The Version of You That Finally Felt Like You
There’s a part of this that’s been sitting underneath everything else.
It’s not just about whether I get to stay. It’s about what happens to the version of me that finally felt like me if I don’t.
Because that version didn’t just appear. It took time to become someone who doesn’t question himself every time he speaks. Time to stop softening things that didn’t need to be softened. Time to realize that not every space deserves a smaller version of you.
And once you reach that point, something shifts. You don’t move the same. You don’t explain yourself the same. You stop carrying yourself like you’re waiting to be accepted. You just exist.
That’s what makes this feel heavier than it probably looks from the outside. Because now it isn’t just about leaving a place. It’s about the possibility of losing access to that version of yourself.

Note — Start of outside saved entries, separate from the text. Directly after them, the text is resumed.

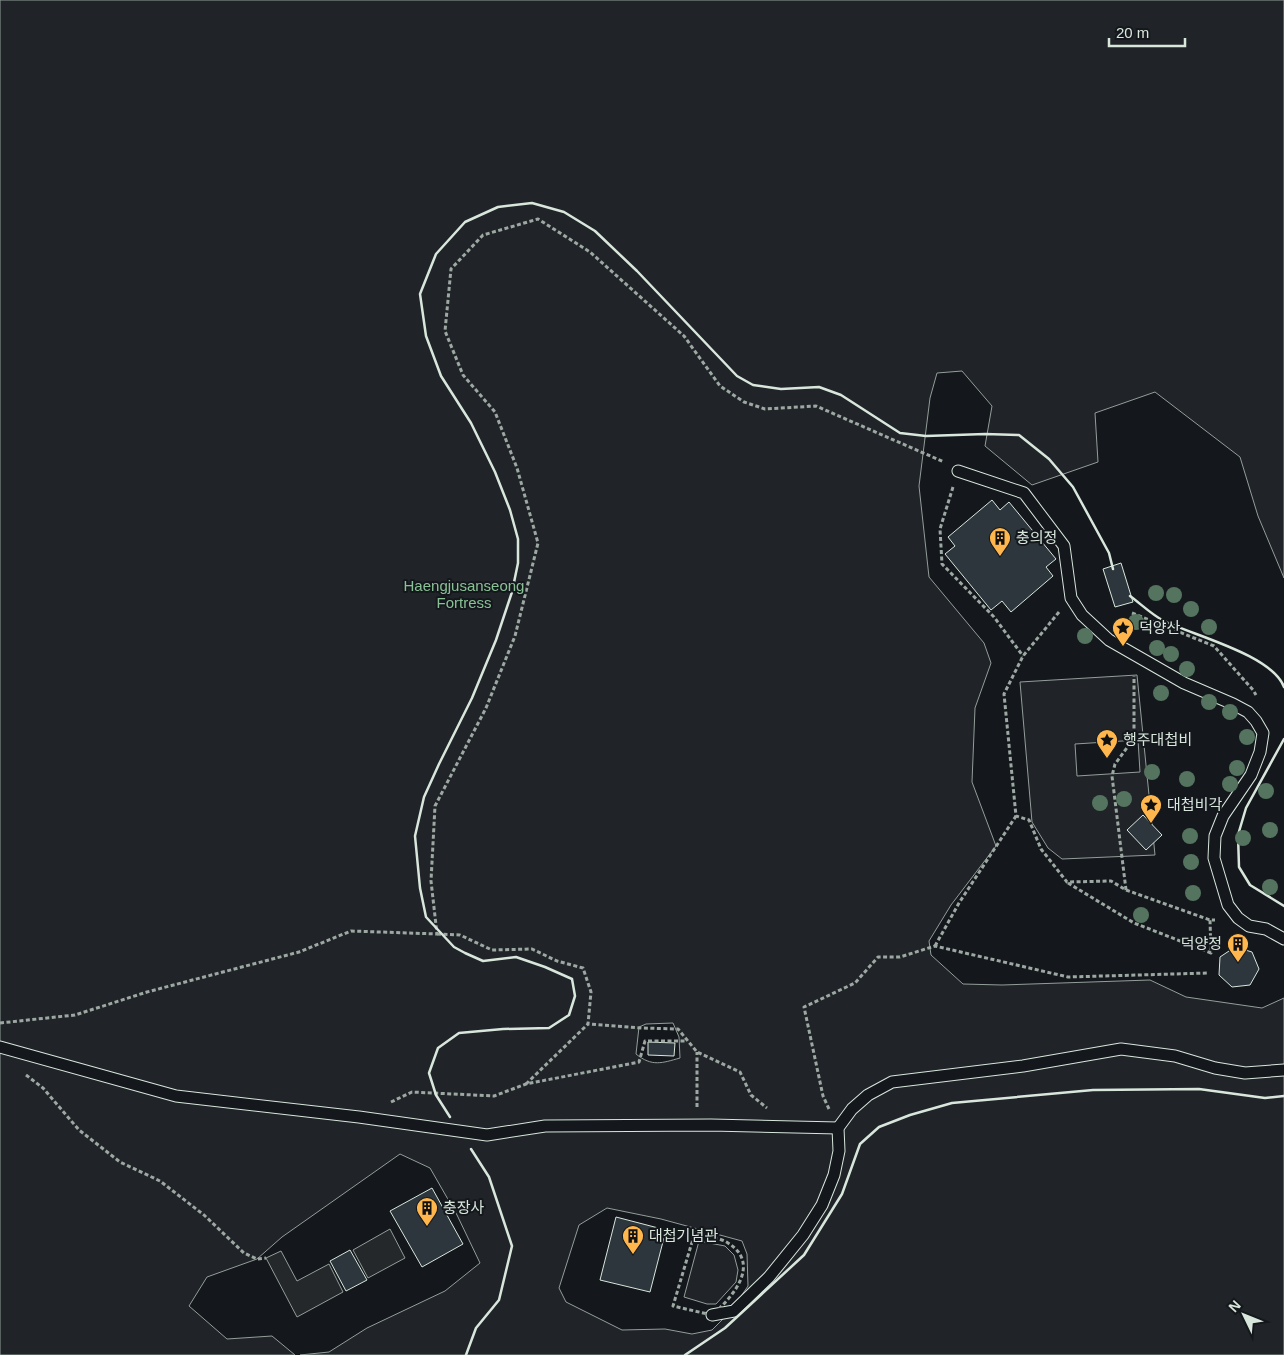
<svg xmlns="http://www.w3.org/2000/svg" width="1284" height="1355" font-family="Arial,'Noto Sans KR',sans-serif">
	<rect width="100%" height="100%" fill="#14181c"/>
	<!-- green -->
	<g fill="#202428" stroke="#939e99" fill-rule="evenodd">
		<path d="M0,0H1284V578L1258,516L1240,457L1155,392L1095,413L1098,462L1032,485L985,446L992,406L962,371L937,373L930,398L919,486L929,577L984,643L991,663L975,708L972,782L996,846L951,905L929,941L931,955L963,984L1002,985L1150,980L1186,997L1262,1008L1284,998V1355H300L329,1352L367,1328L445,1291L480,1263L457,1215L430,1168L400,1154L282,1237L257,1259L207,1277L189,1306L227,1339L272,1336L295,1355H0ZM673,1023L679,1037L680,1058C662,1063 652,1067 636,1054L639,1027L646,1024ZM607,1208L661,1219L742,1241L747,1254L748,1286L731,1311L712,1330L692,1334L665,1329L622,1330L566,1302L559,1288L579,1225Z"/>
		<path d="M1137,675L1155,855L1062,859L1048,848L1032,822L1020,682ZM1138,740L1140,772L1077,776L1075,744Z"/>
		<polygon points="699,1241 725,1246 734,1255 738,1270 736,1282 716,1304 707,1304 684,1297"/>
	</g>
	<!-- parking -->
	<g fill="#24282b" stroke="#939e99">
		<polygon points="390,1229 405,1258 368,1278 353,1250"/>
		<polygon points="281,1251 297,1281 329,1264 343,1292 297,1317 266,1258"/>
	</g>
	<!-- building -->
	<g fill="#2c363c" stroke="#d8e6dc">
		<polygon points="992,500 1000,510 1009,502 1056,559 1046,567 1053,576 1011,612 1002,601 991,610 945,554 955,546 948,537"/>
		<polygon points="1121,563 1133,602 1115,607 1103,569"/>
		<polygon points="1143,815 1162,835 1146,850 1127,830"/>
		<polygon points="1235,947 1252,952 1259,969 1250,985 1232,987 1219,975 1220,957"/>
		<polygon points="648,1042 675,1043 674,1056 648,1055"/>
		<polygon points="432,1188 463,1244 422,1267 390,1211"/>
		<polygon points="616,1217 666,1230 650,1292 600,1280"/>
		<polygon points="350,1250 367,1280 346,1291 330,1261"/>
	</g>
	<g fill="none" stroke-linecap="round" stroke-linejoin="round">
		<!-- lane casing -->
		<g stroke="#d8e6dc" stroke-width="13">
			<g id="lane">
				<polyline points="958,471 1024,493 1064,546 1071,598 1082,615 1109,640 1184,683 1233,704 1248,712 1256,721 1263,733 1260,752 1251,775 1223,816 1215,836 1214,858 1228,905 1238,918 1249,926 1266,929 1284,939"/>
				<polyline points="0,1047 176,1096 359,1117 487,1135 545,1126 711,1125 838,1128"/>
				<polyline points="712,1315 734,1311 769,1277 803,1235 822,1205 834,1175 839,1151 838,1128 852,1109 868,1095 892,1082 1023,1066 1121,1049 1175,1056 1215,1068 1245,1073 1284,1070"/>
			</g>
		</g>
		<!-- path -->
		<g stroke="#9da8a2" stroke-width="3" stroke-dasharray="4 2.5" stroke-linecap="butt">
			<polyline points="953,487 940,529 942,564 994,617 1023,656"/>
			<polyline points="1059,612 1023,656 1004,694 1016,816 1029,820 1041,849 1067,882 1111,881 1126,890 1210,920 1215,920"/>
			<polyline points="1132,613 1214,646 1253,690 1256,695"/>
			<polyline points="1068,883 1134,923 1211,953 1210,920"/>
			<polyline points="1126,890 1112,776 1115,764 1134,738 1134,676"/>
			<polyline points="437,934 460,935 492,950 532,949 557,961 583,968 591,992 588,1024 642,1028 678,1029 697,1052 740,1072 751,1095 767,1108"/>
			<polyline points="935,946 959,903 1016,816"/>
			<polyline points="0,1023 75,1015 147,992 299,952 351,931 437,934 431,881 435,806 486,708 515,636 538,543 517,468 495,412 463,375 445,331 451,269 483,235 538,219 590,252 684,336 720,386 744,402 765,409 816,406 944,462"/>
			<polyline points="26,1075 43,1088 79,1130 120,1162 160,1181 204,1215 244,1253 257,1259 266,1258"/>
			<polyline points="526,1084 588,1024"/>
			<polyline points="391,1102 412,1092 494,1096 526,1084 639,1062 645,1041 687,1041"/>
			<polyline points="697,1107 697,1052"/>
			<polyline points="829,1109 823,1096 804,1007 855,983 878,957 900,957 935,946 1068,977 1208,973"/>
			<path d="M695,1232C705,1237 719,1237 728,1243C762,1264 732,1298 712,1315L673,1306Z"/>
		</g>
		<!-- lane -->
		<use href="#lane" stroke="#14181c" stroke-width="11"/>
		<!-- wall -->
		<g stroke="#d8e6dc" stroke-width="2.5">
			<path d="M1130,596C1141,604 1152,615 1164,621C1195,636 1272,655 1284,687"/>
			<polyline points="1284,739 1246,808 1238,835 1239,867 1250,885 1284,906"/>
			<polyline points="450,1117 436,1095 429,1073 438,1048 459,1033 503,1029 549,1028 569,1015 575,996 572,979 545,967 516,957 483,961 465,953 454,947 426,917 420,888 415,836 424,797 439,764 472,698 496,640 512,592 518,563 518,539 510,510 495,472 471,423 441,376 426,336 420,294 436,254 465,222 498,207 532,203 564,212 595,231 637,271 737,376 753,385 781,389 819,387 841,395 900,433 926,436 985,434 1019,435 1049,459 1073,487 1109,553 1113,569"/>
			<polyline points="466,1355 476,1328 499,1300 512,1246 489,1177 471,1149"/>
			<polyline points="685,1355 725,1328 804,1255 842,1194 860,1144 879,1127 910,1115 952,1103 1093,1090 1199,1089 1265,1098 1284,1096"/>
		</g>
	</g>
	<!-- trees -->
	<g fill="#55745f">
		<circle cx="1156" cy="593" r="8"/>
		<circle cx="1174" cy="595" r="8"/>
		<circle cx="1191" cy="609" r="8"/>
		<circle cx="1136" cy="622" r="8"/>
		<circle cx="1209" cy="627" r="8"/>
		<circle cx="1085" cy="636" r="8"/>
		<circle cx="1157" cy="648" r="8"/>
		<circle cx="1171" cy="654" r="8"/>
		<circle cx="1187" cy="669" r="8"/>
		<circle cx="1161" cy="693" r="8"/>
		<circle cx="1209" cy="702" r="8"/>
		<circle cx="1230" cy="712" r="8"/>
		<circle cx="1247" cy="737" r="8"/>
		<circle cx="1237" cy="768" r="8"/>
		<circle cx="1152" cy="772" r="8"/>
		<circle cx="1187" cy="779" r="8"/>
		<circle cx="1230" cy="784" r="8"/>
		<circle cx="1266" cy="791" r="8"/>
		<circle cx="1124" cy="799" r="8"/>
		<circle cx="1100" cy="803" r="8"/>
		<circle cx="1270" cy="830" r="8"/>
		<circle cx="1190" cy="836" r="8"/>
		<circle cx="1243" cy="838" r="8"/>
		<circle cx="1191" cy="862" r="8"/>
		<circle cx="1270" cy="887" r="8"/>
		<circle cx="1193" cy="893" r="8"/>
		<circle cx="1141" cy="915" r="8"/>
	</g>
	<!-- icons -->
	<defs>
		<g id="building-pin" transform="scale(1.125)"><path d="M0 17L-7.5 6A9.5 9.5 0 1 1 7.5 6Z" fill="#ffb74d" stroke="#14181c"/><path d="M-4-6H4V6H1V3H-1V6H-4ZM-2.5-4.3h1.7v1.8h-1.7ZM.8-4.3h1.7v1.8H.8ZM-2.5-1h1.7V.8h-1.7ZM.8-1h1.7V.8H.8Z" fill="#111"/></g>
		<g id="sight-pin" transform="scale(1.125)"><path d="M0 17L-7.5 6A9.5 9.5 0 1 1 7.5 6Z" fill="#ffb74d" stroke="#14181c"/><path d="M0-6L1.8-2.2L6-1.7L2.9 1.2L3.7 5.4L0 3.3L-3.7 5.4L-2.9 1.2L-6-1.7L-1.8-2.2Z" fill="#111"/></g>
	</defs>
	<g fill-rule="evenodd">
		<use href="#building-pin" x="1000" y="538"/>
		<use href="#sight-pin" x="1123" y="628"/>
		<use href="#sight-pin" x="1107" y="740"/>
		<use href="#sight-pin" x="1151" y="805"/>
		<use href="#building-pin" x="1238" y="944"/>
		<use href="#building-pin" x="427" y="1208"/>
		<use href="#building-pin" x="633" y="1236"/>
	</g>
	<g text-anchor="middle" stroke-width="4" stroke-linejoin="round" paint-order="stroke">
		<!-- poi labels -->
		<g font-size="15" fill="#d8e6dc" stroke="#14181c" text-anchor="start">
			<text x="1016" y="543">충의정</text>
			<text x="1139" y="633">덕양산</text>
			<text x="1123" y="745">행주대첩비</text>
			<text x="1167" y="810">대첩비각</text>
			<text x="1222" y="949" text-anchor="end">덕양정</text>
			<text x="443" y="1213">충장사</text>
			<text x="649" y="1241">대첩기념관</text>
		</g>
		<!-- park labels -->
		<g font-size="15" fill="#8ac095" stroke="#14181c">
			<text x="464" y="591">Haengjusanseong<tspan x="464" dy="17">Fortress</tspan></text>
		</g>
	</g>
	<!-- north arrow -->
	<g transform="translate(1244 1315) rotate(313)" stroke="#14181c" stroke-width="4" paint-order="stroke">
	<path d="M0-4L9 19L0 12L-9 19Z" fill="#d8e6dc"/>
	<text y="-8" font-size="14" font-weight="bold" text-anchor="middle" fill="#d8e6dc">N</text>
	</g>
	<!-- scale -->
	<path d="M1109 38v8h76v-8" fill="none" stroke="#d8e6dc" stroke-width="2.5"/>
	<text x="1116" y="38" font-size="15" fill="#d8e6dc" stroke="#14181c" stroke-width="4" paint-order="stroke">20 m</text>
</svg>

The one that didn’t feel like effort. The one that didn’t feel like performance. The one that didn’t feel like it had to earn space every time it entered it.
So the question changes.
Not “Will I have to leave?”
But something harder to sit with: who do I become if I go somewhere that doesn’t meet me the same way?
Do I stay this version of myself, or do I slowly start adjusting again without even realizing it?
Because if I’m being honest, I know how to adjust. I’ve done it before. I know how to read a room before I say a word. I know how to shift just enough to make things work.
But I also know what it felt like to not have to do that.
And once you’ve experienced that, even briefly, you don’t unlearn it. You can’t unknow what it feels like to exist without constantly editing yourself in real time.
So maybe this isn’t about holding on to a place.
Maybe it’s about deciding that the version of you that finally felt like you doesn’t get left behind just because the environment changes.
Even if it’s harder. Even if it’s not received the same way. Even if you have to remind yourself, more than once, not to shrink back into something that feels familiar but no longer fits.
Because the real loss wouldn’t be the space.
It would be leaving it and slowly becoming someone you already outgrew.
So I’ve been sitting with this:
When you finally meet yourself without all the adjustments, are you willing to keep being that person, even when the room changes?